Summary
In Faber v. Emerlinq, 31 AD3d 1120, 818 NYS2d 372 [4th Dept., 2006], the court held that the plaintiff had demonstrated questions of fact concerning constructive notice when prior temperatures were near freezing and snow had recently fallen.
Summary of this case from Tesoriero v. Pick Quick Foods, Inc.Opinion
CA 06-00225.
July 7, 2006.
Appeal from an order of the Supreme Court, Erie County (Russell P. Buscaglia, A.J.), entered August 24, 2005 in a personal injury action. The order, among other things, denied defendant's motion for summary judgment dismissing the complaint.
Present-Hurlbutt, J.P., Scudder, Martoche, Smith and Hayes, JJ.
It is hereby ordered that the order so appealed from be and the same hereby is unanimously modified on the law by granting the motion in part and dismissing the complaint insofar as the complaint, as amplified by the bill of particulars, alleges that defendant created the dangerous condition or had actual notice of it and as modified the order is affirmed without costs.
Memorandum: Plaintiff commenced this action seeking damages for injuries she sustained when she slipped and fell on snow and ice in defendant's driveway, and defendant thereafter moved for, inter alia, summary judgment dismissing the complaint. In support of that part of his motion, defendant contended that he did not create the dangerous condition and that he lacked actual or constructive notice of it. We conclude that, although defendant met his initial burden with respect to constructive notice, plaintiff raised an issue of fact with respect thereto. In opposition to the motion, plaintiff submitted climatological data establishing that, for several days prior to the incident, four to five inches of snow fell and the temperature remained at or near freezing from the time of snowfall until the time of the incident. Thus, there is an issue of fact whether defendant had constructive notice of the dangerous condition of the driveway ( see generally Pugliese v Utica Natl. Ins. Group, 295 AD2d 992), and Supreme Court properly denied that part of defendant's motion insofar as the complaint, as amplified by the bill of particulars, alleges that defendant had constructive notice of the dangerous condition. We further conclude, however, that the court should have granted that part of defendant's motion for summary judgment dismissing the complaint insofar as the complaint, as amplified by the bill of particulars, alleges that defendant created the dangerous condition or had actual notice of it, and we therefore modify the order accordingly.

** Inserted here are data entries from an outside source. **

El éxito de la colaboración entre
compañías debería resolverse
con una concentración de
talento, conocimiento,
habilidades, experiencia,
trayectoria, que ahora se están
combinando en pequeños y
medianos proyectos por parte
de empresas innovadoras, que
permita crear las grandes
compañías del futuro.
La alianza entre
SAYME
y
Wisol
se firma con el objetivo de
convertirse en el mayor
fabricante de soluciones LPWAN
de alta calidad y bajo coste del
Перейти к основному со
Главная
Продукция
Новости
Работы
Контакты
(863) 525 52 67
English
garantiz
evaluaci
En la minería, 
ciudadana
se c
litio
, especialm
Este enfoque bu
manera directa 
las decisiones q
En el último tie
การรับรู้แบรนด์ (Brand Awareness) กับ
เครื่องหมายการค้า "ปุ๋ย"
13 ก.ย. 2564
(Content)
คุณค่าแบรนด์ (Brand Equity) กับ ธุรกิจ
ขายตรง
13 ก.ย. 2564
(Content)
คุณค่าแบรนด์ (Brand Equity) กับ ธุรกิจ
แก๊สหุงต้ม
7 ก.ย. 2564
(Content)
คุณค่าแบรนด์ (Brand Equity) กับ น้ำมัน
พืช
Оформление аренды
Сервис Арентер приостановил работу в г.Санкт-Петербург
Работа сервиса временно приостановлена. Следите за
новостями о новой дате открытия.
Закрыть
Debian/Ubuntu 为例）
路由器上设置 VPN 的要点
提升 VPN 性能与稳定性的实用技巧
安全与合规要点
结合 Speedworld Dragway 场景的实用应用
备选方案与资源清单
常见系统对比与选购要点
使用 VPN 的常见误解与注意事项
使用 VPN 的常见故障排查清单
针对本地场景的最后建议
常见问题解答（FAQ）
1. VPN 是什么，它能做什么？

The court also properly denied that part of defendant's motion for reimbursement of the $500 fee incurred by defendant when plaintiff failed to appear for the physical examination scheduled by defendant. The record establishes that plaintiff had difficulty finding transportation on the morning of the scheduled examination and that her attorney contacted the office of defendant's attorney and informed a representative of that difficulty. There is no indication in the record that defendant informed plaintiff that he would seek reimbursement of the fee if the appointment had to be rescheduled, and thus we cannot conclude that the court abused its discretion in denying that part of defendant's motion seeking reimbursement of the fee ( cf. Wolford v Cerrone, 184 AD2d 833).